Artaxata, bâtie, dit-on, par Annibal, s'élevait
sur les bords de l'Araxe, au nord-est du mont Ararat, haute
montagne dont la cime toujours glacée se cache
à plus de 5000 mètres dans les nues. Quand les
vents qui passent sur ces neiges éternelles descendent
dans les vallées, l'hiver arrive tout à coup.

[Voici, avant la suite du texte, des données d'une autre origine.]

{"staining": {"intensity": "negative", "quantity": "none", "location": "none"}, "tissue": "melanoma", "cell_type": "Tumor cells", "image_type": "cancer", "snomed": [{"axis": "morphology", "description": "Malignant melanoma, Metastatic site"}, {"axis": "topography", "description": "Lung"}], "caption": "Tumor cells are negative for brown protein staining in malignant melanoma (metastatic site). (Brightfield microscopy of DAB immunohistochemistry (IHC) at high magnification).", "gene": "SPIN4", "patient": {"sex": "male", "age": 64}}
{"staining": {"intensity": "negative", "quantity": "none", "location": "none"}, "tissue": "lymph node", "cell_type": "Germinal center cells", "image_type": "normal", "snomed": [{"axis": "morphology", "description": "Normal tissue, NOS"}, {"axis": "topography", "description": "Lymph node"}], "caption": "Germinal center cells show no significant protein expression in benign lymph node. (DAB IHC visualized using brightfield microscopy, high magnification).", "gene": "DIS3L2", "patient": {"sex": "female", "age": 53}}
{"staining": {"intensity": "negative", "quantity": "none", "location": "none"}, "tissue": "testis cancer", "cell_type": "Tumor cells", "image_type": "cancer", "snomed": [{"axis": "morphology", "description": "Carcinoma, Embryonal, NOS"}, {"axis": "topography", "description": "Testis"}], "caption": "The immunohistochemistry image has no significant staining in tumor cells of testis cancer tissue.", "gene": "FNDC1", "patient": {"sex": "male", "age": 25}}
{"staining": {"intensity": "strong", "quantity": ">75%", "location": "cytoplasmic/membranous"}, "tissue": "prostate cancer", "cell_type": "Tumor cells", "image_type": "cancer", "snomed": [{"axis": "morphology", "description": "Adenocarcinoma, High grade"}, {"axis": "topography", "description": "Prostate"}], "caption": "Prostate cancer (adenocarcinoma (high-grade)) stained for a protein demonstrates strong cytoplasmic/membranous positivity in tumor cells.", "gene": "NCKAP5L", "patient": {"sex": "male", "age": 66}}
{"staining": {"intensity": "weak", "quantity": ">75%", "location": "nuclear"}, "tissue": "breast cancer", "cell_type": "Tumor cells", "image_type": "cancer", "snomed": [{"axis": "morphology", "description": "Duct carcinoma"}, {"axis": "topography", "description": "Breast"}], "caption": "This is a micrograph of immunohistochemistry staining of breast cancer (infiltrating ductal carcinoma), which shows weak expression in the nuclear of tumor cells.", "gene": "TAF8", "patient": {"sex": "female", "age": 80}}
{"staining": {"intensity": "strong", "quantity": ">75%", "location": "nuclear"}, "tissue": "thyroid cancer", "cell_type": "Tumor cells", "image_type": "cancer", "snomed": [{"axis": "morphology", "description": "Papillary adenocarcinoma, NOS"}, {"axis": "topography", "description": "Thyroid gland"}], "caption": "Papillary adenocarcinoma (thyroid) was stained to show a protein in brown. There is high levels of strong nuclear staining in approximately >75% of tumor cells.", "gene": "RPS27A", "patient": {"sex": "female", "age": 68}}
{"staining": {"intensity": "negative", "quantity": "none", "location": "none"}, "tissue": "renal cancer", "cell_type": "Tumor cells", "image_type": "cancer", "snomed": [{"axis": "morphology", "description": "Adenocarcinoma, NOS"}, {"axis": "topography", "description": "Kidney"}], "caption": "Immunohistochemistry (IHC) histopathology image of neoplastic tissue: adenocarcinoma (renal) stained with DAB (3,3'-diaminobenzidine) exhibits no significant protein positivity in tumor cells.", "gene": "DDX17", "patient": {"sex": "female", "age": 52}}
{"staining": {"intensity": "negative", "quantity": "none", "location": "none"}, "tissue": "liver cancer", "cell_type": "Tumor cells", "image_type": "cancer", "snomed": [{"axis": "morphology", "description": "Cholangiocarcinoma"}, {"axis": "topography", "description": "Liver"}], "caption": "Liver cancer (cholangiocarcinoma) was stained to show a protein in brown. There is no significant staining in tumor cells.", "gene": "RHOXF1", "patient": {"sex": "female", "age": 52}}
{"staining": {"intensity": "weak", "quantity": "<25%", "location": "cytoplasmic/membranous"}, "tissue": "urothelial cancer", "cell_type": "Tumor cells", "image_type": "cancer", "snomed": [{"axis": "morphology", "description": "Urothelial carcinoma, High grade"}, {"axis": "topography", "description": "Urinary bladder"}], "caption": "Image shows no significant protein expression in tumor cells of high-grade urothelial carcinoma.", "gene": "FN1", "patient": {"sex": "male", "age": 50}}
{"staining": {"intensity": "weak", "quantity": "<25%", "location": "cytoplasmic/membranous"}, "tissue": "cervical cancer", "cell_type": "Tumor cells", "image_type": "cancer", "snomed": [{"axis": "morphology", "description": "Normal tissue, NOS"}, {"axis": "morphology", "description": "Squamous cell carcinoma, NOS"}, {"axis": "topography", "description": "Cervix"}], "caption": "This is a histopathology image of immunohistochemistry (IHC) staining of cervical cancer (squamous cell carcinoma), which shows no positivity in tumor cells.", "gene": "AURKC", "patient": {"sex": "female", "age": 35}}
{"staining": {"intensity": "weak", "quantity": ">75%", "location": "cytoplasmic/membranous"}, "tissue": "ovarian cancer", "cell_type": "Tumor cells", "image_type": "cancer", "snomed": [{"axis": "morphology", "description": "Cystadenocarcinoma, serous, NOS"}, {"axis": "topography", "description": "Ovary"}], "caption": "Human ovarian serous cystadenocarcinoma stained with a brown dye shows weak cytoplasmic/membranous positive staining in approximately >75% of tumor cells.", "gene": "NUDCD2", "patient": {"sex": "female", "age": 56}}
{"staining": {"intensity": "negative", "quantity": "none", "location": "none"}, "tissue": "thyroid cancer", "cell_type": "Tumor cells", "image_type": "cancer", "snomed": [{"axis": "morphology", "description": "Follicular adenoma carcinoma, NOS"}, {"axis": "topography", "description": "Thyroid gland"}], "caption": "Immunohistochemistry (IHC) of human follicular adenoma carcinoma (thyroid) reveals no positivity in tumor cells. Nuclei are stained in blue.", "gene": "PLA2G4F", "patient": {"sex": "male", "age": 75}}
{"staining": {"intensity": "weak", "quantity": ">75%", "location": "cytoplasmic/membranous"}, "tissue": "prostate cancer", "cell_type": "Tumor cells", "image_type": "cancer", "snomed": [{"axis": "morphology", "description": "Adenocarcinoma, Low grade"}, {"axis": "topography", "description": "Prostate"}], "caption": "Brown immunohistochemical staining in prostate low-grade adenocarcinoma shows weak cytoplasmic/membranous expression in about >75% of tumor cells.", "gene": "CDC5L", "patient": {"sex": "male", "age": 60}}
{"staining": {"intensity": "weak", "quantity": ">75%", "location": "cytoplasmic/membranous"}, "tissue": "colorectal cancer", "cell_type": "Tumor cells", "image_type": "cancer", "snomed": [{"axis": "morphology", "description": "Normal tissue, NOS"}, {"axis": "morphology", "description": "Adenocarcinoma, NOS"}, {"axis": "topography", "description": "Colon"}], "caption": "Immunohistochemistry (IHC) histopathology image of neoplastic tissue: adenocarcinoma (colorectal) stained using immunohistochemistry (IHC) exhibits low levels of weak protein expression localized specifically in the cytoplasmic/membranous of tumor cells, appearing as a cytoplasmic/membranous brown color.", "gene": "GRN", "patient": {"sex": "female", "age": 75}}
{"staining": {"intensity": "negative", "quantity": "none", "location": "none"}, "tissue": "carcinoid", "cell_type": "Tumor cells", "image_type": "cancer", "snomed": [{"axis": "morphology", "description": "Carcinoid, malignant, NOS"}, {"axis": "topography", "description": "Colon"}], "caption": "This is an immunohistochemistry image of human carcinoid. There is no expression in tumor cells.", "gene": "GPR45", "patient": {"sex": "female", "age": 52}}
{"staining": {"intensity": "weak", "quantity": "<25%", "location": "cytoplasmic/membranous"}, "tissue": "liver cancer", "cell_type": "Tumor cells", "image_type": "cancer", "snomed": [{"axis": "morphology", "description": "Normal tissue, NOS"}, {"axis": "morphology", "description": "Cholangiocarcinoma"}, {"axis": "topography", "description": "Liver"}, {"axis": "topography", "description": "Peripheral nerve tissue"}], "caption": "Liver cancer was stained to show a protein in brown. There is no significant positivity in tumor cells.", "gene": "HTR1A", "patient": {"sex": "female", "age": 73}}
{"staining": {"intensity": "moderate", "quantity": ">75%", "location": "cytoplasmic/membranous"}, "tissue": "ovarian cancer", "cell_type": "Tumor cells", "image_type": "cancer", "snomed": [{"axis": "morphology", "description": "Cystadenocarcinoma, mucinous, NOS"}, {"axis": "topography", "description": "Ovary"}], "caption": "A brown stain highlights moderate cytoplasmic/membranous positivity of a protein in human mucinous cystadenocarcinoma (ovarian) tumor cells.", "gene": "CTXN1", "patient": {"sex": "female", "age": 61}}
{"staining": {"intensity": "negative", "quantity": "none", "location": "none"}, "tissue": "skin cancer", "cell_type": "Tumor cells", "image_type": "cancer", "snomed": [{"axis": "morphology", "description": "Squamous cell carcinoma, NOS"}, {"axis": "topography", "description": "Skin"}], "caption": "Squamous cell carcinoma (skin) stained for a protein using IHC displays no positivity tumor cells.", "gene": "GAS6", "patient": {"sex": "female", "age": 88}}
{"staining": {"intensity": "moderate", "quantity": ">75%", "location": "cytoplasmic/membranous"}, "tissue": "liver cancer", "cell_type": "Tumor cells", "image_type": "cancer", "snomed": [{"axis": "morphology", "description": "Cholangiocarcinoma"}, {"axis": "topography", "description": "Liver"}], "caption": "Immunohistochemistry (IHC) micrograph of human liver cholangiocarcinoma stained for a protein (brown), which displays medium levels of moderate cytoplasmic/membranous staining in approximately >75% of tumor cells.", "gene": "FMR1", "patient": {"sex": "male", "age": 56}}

Un froid subit et une neige abondante arrêtèrent
l'armée romaine dans sa poursuite. Les soldats
refusèrent de rester plus longtemps sous ce rude
climat, et Lucullus, abandonnant le siège d'Artaxata,
recula vers le sud, dans la Mygdonie, où il emporta
d'assaut la forte place de Nisibe (67). Ce fut le terme de
ses succès.
Il n'avait pas su, comme Scipion ou Sylla, adoucir par
l'affabilité des manières la rigueur du
commandement, et ses soldats ne pouvaient lui pardonner de
les avoir tenus sans relâche sous la tente, depuis huit
ans que durait cette guerre, et d'avoir, à leurs
dépens, ménagé les villes qu'il recevait
à composition, au lieu de les enlever de vive force,
ce qui eût autorisé le pillage. Son
beau-frère, Clodius, jeune noble plein d'une
criminelle audace, les encourageait par de séditieuses
paroles. «Vous n'êtes, leur disait-il, que les
muletiers de Lucullus ; vous ne lui servez qu'à
escorter ses trésors. Il pille pour son compte les
palais de Tigrane, et il vous force d'épargner ceux
que le droit de la victoire vous livre». A Rome,
Lucullus avait d'autres ennemis, les publicains, ces harpies
qui dévoraient la substance des peuples, et dont ses
règlements avaient arrêté les rapines.
Depuis qu'il commandait en Asie, la province s'était
relevée ; en quatre années toutes les dettes
avaient été acquittées, tous les
biens-fonds dégagés. Mais il oubliait et
Rutilius et cette conjuration permanente que les chevaliers
formaient, dit Cicéron, contre ceux qui
réprimaient leur avidité. Redevenus
tout-puissants, grâce à Pompée, ils
avaient hâte de se venger de l'homme qui les
forçait à être justes et
modérés. Tandis que l'armée de Lucullus
retenait son général dans une inaction
forcée, les publicains, soutenus par l'ancien tribun
Quinctius, alors préteur, lui enlevaient à Rome
son commandement et faisaient décréter le
licenciement d'une partie de ses troupes (67).